Dans le cadre de cette offensive contre la démocratie, la majorité parlementaire ADN, avec la complicité de la Révolution citoyenne et des six membres de l’Assemblée Pachakutik qui les ont rejoints, a approuvé les réformes du Code de la démocratie, d’autant plus que la méthode d’attribution des sièges à l’Assemblée nationale est désormais passée d’une méthode garantissant la représentation des minorités —Webster— au calcul effectué avec la méthode Hondt, qui, comme on le sait, donne plus de représentation aux grands partis au détriment des petites formations locales.

De plus, la détérioration des conditions de vie de la majorité de la population nous a profondément touchés. Nous connaissons une forte contraction de la consommation, qui est en baisse de -5,3% et une augmentation de 3,6% des prix, ce qui signifie que les secteurs populaires achètent de moins en moins, notamment les intrants de base pour la vie quotidienne, y compris l’alimentation. L’éducation, la santé et le logement ont longtemps été sacrifiés par les politiques néolibérales.

La détérioration de l’organisation sociale s’aggrave également; les attaques contre les organisations syndicales et la violation de leurs droits sont quotidiennes.
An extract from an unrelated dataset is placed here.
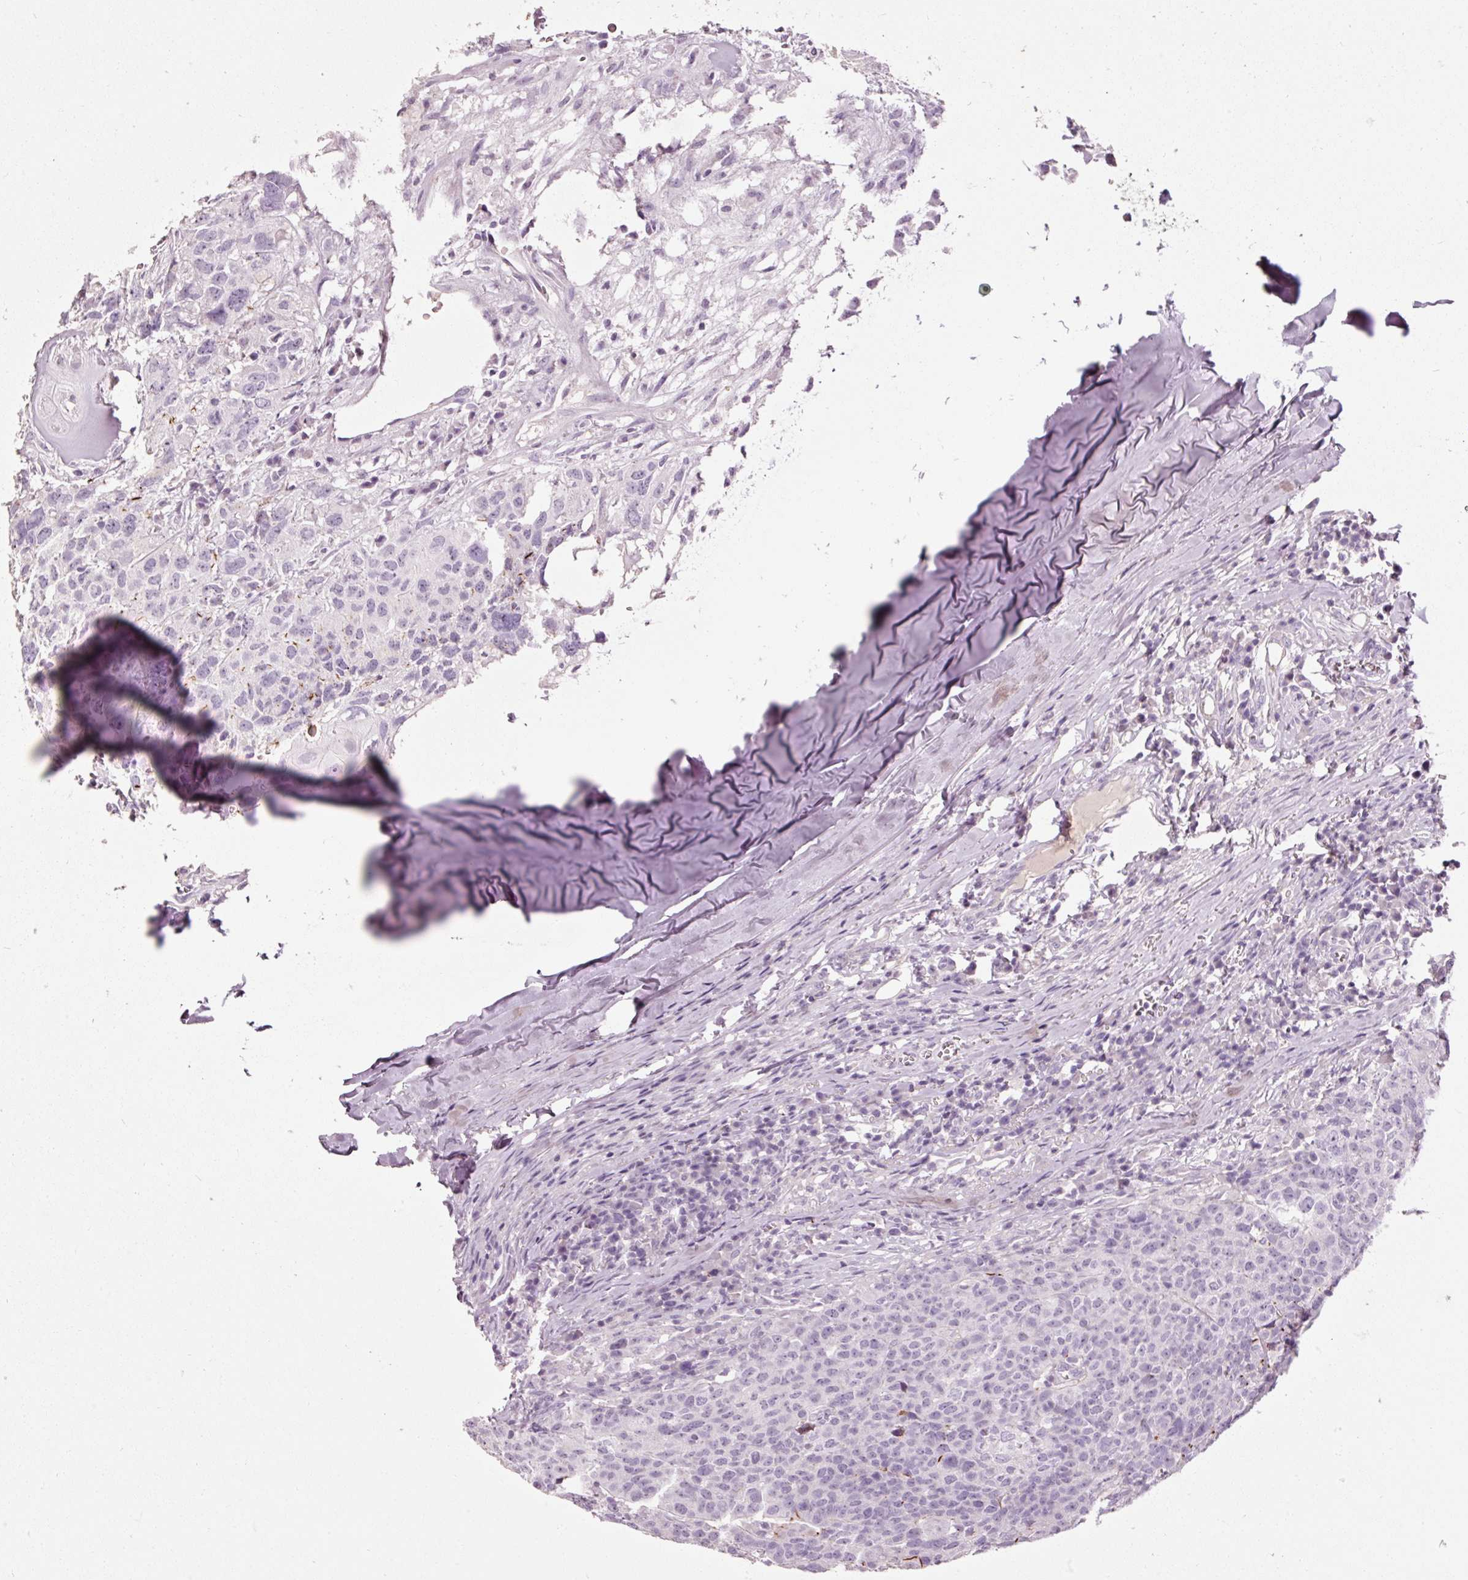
{"staining": {"intensity": "negative", "quantity": "none", "location": "none"}, "tissue": "head and neck cancer", "cell_type": "Tumor cells", "image_type": "cancer", "snomed": [{"axis": "morphology", "description": "Normal tissue, NOS"}, {"axis": "morphology", "description": "Squamous cell carcinoma, NOS"}, {"axis": "topography", "description": "Skeletal muscle"}, {"axis": "topography", "description": "Vascular tissue"}, {"axis": "topography", "description": "Peripheral nerve tissue"}, {"axis": "topography", "description": "Head-Neck"}], "caption": "Immunohistochemistry (IHC) micrograph of neoplastic tissue: head and neck cancer stained with DAB displays no significant protein staining in tumor cells. (DAB (3,3'-diaminobenzidine) IHC, high magnification).", "gene": "MUC5AC", "patient": {"sex": "male", "age": 66}}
L’OIT, dans sa 113e Conférence internationale du Travail, pointe l’Équateur pour violation des droits du travail. Edwin Bedoya, président de CEDOCUT, a déclaré: « Après la victoire de Noboa, les licenciements et la précarité ont augmenté. L’externalisation se poursuit avec le soutien du ministère du Travail.»

Où allons-nous? Y a-t-il une tendance claire dans le gouvernement de Noboa? Qu’est-ce qui nous attend désormais? Sommes-nous confrontés à la pire des politiques néolibérales ou s’agit-il de quelque chose de plus profond, comme un éventuel changement de régime? Quelle est la situation du mouvement de masse dans cette situation?
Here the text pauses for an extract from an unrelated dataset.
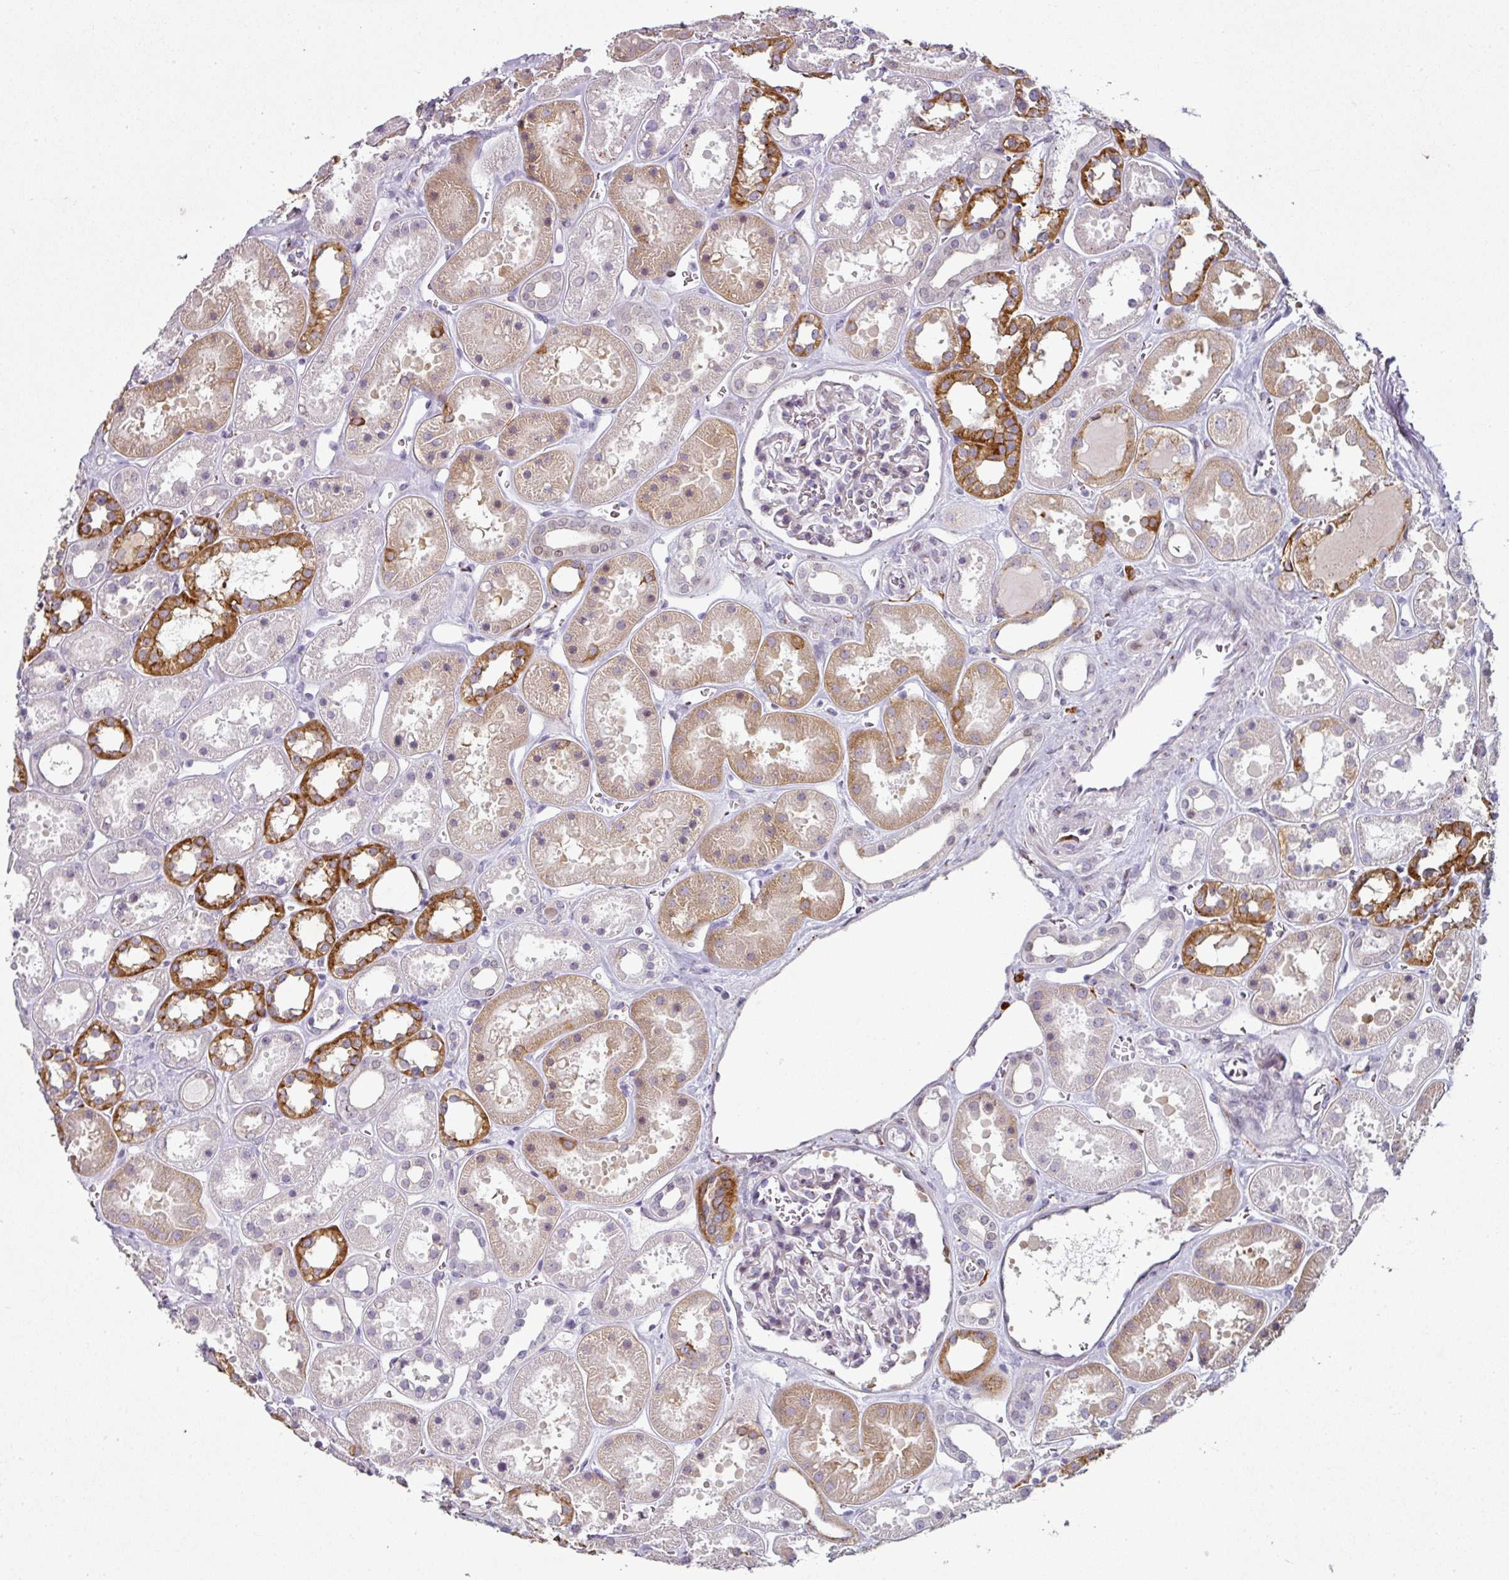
{"staining": {"intensity": "negative", "quantity": "none", "location": "none"}, "tissue": "kidney", "cell_type": "Cells in glomeruli", "image_type": "normal", "snomed": [{"axis": "morphology", "description": "Normal tissue, NOS"}, {"axis": "topography", "description": "Kidney"}], "caption": "The photomicrograph shows no significant staining in cells in glomeruli of kidney.", "gene": "SYT8", "patient": {"sex": "female", "age": 41}}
La politique mise en œuvre par le gouvernement de Noboa au cours de son premier mandat et des quelques mois de son mandat actuel, présente une tendance autoritaire qui se consolide maintenant grâce à son triomphe et à sa majorité parlementaire.

Cette tendance est l’imposition d’un gouvernement de droite et autoritaire, qui ne s’arrêtera pas tant qu’il n’aura pas atteint ses objectifs. Les lois que nous avons mentionnées, le changement du Code de la démocratie, l’approfondissement de solutions exclusivement militaires contre la criminalité, l’attaque de toute opposition aussi petite soit-elle, l’encerclement autour des gouvernements autonomes décentralisés qui ne sont pas de leur côté, montrent suffisamment l’orientation de plus en plus autoritaire de ce gouvernement. Plus l’obéissance totale de Noboa aux desseins impérialistes de Trump.
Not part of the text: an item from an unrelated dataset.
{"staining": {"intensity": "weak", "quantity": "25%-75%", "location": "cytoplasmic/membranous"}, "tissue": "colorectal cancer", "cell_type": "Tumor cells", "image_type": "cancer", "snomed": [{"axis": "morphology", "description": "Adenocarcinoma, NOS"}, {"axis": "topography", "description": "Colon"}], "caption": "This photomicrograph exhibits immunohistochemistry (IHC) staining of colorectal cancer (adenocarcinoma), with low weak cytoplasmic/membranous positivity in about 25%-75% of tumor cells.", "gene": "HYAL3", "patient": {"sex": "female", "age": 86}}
Les espaces démocratiques se rétrécissent de plus en plus, la presse continue d’être détournée par de grands hommes d’affaires qui se contentent de faire écho aux politiques gouvernementales, les libertés fondamentales et minimales disparaissent, les possibilités de tout droit à la résistance et à la mobilisation sont de plus en plus limitées.

Le secteur populaire fait face à la défaite du progressisme, qu’il avait largement soutenu, hypothéquant son indépendance de classe; la détérioration politique de Pachakutik avec une partie de ses membres de l’assemblée se rangeant du côté du gouvernement et approuvant ses lois les plus répressives et rétrogrades, la difficulté à construire une véritable alternative des travailleurs, rendent les possibilités de résistance et de mobilisation assez limitées.

L’unité politique des mouvements sociaux, en particulier des travailleurs et des peuples autochtones, a été pratiquement impossible. Le mouvement indigène a préféré une alliance avec Révolution citoyenne et a tourné le dos aux autres mouvements sociaux organisés.

Cependant, l’unité du camp populaire est indispensable pour faire face au gouvernement, qui a désormais toutes les armes de son côté. Aucun secteur social n’est à l’abri des attaques répressives des nouvelles lois ; par conséquent, personne ne pourra résister de manière isolée, en comptant exclusivement sur ses propres forces. Si l’unité des organisations sociales reste prisonnière des conflits entre les directions, notamment celles qui s’opposent à un front uni avec les organisations de travailleurs, il est temps d’appeler la base à lancer l’indispensable unité d’en bas, avec tous ceux qui veulent rejoindre la lutte contre le gouvernement autoritaire et ses politiques néolibérales.